EXERCISE SET:
1. In the comment thread, how many questions does manmal tell the LLM to ask?
2. Which commenters post more than once in the comment thread?
3. Return the part of the comment thread between "You -> Get the" and "final fixed code.", inclusive, copied exactly.

EXCERPT TO READ:
+===+

Comment by manmal

Comment by manmal 12 hours ago

16 replies

One weird trick is to tell the LLM to ask you questions about anything that’s unclear at this point. I tell it eg to ask up to 10 questions. Often I do multiple rounds of these Q&A and I‘m always surprised at the quality of the questions (w/ Opus). Getting better results that way, just because it reduces the degrees of freedom in which the agent can go off in a totally wrong direction.

jackphilson 6 hours ago

I often like to just talk out out. Stream of thought. Gives it full context of your mental model. Talk through an excalidraw diagram

deadbabe 11 hours ago

This is a little anthropomorphic. The faster option is to tell it to give you the full content of an ideal context for what you’re doing and adjust or expand as necessary. Less back and forth.

  • 7thpower 6 hours ago

    It’s not though, one of the key gaps right now is that people do not provide enough direction on the tradeoffs they want to make. Generally LLMs will not ask you about them, they will just go off and build. But if you have them ask, they will often come back with important questions about things you did not specify.

    • MrDunham 3 hours ago

      This is the correct answer. I like to go one step further than the root comment:

      Nearly all of my "agents" are required to ask at least three clarifying questions before they're allowed to do anything (code, write a PRD, write an email newsletter, etc)

      Force it to ask one at a time and it's event better, though not as step-function VS if it went off your initial ask.

      I think the reason is exactly what you state @7thpower: it takes a lot of thinking to really provide enough context and direction to an LLM, especially (in my opinion) because they're so cheap and require no social capital cost (vs asking a colleague / employee—where if you have them work for a week just to throw away all their work it's a very non-zero cost).

      • iaw 2 hours ago

        My routine is:

        Prompt 1: <define task> Do not write any code yet. Ask any questions you need for clarification now.

        Prompt 2: <answer questions> Do not write any code yet. What additional questions do you have?

        Reiterate until questions become unimportant.

    • deadbabe 3 hours ago

      They don’t know what to ask. They only assemble questions according to training data.

      • 7thpower 29 minutes ago

        It seems like you are trying to steer toward a different point or topic.

        In the course of my work, I have found they ask valuable clarifying questions. I don’t care how they do it.

      • fuzzzerd 3 hours ago

        While true, the questions are all points where the LLM would have "assumed" an answer and by asking you get to point in the right direction instead.

  • manmal 10 hours ago

    Can you give me the full content of the ideal context of what you mean here?

bbarnett 10 hours ago

Oh great.

LLM -> I've read 1000x stack overflow posts on this. The way coding works, is I produce sub-standard code, and then show it to others on stackoverflow! Others chime in with fixes!

You -> Get the LLM to simulate this process, by asking to to post its broken code, then asking for "help" on "stackoverflow" (eg, the questions it asks), and then after pasting the fix responses.

Hands down, you've discovered why LLM code is so junky all the time. Every time it's seen code on SO and other places, it's been "Here's my broken code" and then Q&A followed by final code. Statistically, symbolically, that's how (from an LLM perspective) coding tends to work.

Because of course many code examples it's seen are derived from this process.

So just go through the simulated exchange, and success.

And the best part is, you get to go through this process every time, to get the final fixed code.

  • elif 4 hours ago

    Please keep comments in this thread non-fiction.

    • th0ma5 23 minutes ago

      Lolll everything in this thread is unfalsifiable conjecture??

  • manmal 10 hours ago

    The questions it asks are usually domain specific and pertaining to the problem, like modeling or „where do I get this data from ideally“.

    • bbarnett 9 hours ago

      Not blaming you, it's actually genius. You're simulating what it's seen, and therefore getting the end result -- peer discussed and reviewed SO code.

  • ModernMech 2 hours ago

    Although you're being voted down probably for tone, this is a very interesting point.

+===+

GIVEN DATA:
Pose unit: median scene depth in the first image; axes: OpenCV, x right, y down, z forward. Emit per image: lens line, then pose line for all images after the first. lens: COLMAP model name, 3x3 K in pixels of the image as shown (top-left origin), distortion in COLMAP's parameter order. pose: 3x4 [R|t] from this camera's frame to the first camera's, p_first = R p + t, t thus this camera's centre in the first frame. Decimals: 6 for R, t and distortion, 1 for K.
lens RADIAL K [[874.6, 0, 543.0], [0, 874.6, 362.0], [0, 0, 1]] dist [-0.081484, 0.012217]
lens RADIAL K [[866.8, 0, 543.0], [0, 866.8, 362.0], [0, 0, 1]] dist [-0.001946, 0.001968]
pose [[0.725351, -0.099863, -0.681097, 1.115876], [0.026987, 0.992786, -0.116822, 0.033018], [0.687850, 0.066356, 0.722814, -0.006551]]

+===+

PER-TASK OUTPUTS:
1. Up to 10.

2. manmal, deadbabe, 7thpower, bbarnett

3.
You -> Get the LLM to simulate this process, by asking to to post its broken code, then asking for "help" on "stackoverflow" (eg, the questions it asks), and then after pasting the fix responses.

Hands down, you've discovered why LLM code is so junky all the time. Every time it's seen code on SO and other places, it's been "Here's my broken code" and then Q&A followed by final code. Statistically, symbolically, that's how (from an LLM perspective) coding tends to work.

Because of course many code examples it's seen are derived from this process.

So just go through the simulated exchange, and success.

And the best part is, you get to go through this process every time, to get the final fixed code.